Bruce, in all fairness, I do hear Aruba, Ruckus, Xirrus, Meraki, etc all taking 
their share of criticism from those who use/install each in quantity. That 
doesn't absolve Cisco of their long-running code quality issues, but I don't 
think there is free lunch in this space. Everyone's trying to out-feature 
everyone else and simple Wi-Fi has gotten lost in the noise.

It would take me 2 MAN YEARS just to replace APs at this point, and millions of 
$$ to "just switch". Changing is not that simple, unfortunately, when you're 
very very large. But I would absolutely freakin love it if every vendor's magic 
was confined to just the controllers, and ALL access points were white box. Fed 
up with Vendor X? Jump to Y by just changing the magic but leaving the APs in 
place because they are white box fantasy nodes! If only...
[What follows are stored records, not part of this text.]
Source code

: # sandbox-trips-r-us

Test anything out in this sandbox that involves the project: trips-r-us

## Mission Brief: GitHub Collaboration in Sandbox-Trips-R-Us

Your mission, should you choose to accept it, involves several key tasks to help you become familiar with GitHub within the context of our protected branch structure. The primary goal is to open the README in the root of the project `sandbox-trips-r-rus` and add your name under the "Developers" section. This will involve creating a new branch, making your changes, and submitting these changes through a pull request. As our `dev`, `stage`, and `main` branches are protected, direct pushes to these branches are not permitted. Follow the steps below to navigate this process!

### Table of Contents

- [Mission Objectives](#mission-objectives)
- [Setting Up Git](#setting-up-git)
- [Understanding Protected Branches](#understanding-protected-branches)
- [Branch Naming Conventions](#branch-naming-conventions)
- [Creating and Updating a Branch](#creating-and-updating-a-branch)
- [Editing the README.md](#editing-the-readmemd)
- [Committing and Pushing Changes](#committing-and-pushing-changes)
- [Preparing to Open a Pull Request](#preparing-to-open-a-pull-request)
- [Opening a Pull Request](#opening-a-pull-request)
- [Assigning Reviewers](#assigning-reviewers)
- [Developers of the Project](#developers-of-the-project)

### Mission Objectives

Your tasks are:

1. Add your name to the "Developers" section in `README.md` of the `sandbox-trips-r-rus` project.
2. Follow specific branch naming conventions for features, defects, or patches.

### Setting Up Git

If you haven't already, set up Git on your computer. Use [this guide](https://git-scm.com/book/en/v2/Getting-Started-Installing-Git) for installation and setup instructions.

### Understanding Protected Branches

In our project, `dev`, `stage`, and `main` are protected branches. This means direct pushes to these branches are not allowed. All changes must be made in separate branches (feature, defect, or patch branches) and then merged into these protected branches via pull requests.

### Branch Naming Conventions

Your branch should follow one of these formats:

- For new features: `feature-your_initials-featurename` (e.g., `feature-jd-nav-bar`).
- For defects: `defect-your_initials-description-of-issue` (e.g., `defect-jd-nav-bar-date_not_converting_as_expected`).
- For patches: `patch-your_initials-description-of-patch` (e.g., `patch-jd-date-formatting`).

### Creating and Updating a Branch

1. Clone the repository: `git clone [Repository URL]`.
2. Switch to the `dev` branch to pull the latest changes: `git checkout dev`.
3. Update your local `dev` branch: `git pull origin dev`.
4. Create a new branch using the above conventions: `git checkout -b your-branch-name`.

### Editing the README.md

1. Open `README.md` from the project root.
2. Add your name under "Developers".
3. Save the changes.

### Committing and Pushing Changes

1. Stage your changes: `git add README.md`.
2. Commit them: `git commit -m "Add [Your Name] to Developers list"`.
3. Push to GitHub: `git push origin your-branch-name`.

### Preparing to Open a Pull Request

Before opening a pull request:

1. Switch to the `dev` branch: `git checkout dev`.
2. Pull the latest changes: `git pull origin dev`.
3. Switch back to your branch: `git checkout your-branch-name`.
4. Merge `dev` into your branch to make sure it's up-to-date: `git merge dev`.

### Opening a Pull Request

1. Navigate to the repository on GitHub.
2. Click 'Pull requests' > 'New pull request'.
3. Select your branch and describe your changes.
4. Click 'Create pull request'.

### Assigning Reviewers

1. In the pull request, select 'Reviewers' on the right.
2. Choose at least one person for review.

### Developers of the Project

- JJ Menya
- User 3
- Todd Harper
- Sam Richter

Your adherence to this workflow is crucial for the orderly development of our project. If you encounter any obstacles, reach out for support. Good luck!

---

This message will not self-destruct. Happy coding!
Lee Badman | Network Architect (CWDP, CWNA, CWSP, Mobility+)
Information Technology Services
206 Machinery Hall
120 Smith Drive
Syracuse, New York 13244
t 315.443.3003   f 315.443.4325   e [email protected]<mailto:[email protected]> w 
its.syr.edu<http://its.syr.edu>
SYRACUSE UNIVERSITY
syr.edu<http://syr.edu>

From: The EDUCAUSE Wireless Issues Constituent Group Listserv 
[mailto:[email protected]] On Behalf Of Osborne, Bruce W 
(Network Services)
Sent: Thursday, September 01, 2016 7:42 AM
To: 
[email protected]<mailto:[email protected]>
Subject: Re: [WIRELESS-LAN] Odd incident on our 8540 Controllers- wondering if 
anyone has seen similar?

Lee,

Time to reconsider Aruba. Unless you need the "bleeding edge" features, you 
rarely get caught with emergency upgrades. (Aruba calls them C-Builds or custom 
builds.)

Bruce Osborne
Wireless Engineer
IT Network Operations - Wireless
 (434) 592-4229

LIBERTY UNIVERSITY
Training Champions for Christ since 1971

From: Lee H Badman [mailto:[email protected]]
Sent: Wednesday, August 31, 2016 9:37 PM
Subject: Re: Odd incident on our 8540 Controllers- wondering if anyone has seen 
similar?


And- we have a code bug! Who would have thought?  Emergency upgrade time... 
seems like once a semester minimally, we trade one set of bugs for a newer, 
more exciting set.



Grrr.


Lee Badman | Network Architect (CWDP, CWNA, CWSP, Mobility+)
Information Technology Services
206 Machinery Hall
120 Smith Drive
Syracuse, New York 13244
t 315.443.3003   f 315.443.4325   e [email protected]<mailto:[email protected]> w 
its.syr.edu<http://its.syr.edu>
SYRACUSE UNIVERSITY
syr.edu<http://syr.edu>
________________________________
From: The EDUCAUSE Wireless Issues Constituent Group Listserv 
<[email protected]<mailto:[email protected]>> 
on behalf of Lee H Badman <[email protected]<mailto:[email protected]>>
Sent: Wednesday, August 31, 2016 11:52 AM
To: 
[email protected]<mailto:[email protected]>
Subject: [WIRELESS-LAN] Odd incident on our 8540 Controllers- wondering if 
anyone has seen similar?

We're on 8.2.111. From the TAC case notes:

We have an 8540 in SSO failover pair config. No changes have been made to the 
environment in several weeks. With 3,100 APs and 20K clients, we experienced 
the following condition on multiple secure AND open WLANs that all go to 
different VLANs: Certain clients- no common type or OS across them- would 
struggle with select https web page loads while other clients had no problems 
on same WLANs and same destinations. No problems at all with auth, association, 
other web sites. And no problems with the target web servers. After hours of 
troubleshooting, we forced failover to redundant 8540, problem immediately 
cleared despite all "stateful" failover operations working as they should. Is 
there a known bug in play here?

Just wondering if this occurrence rings any bells for anyone?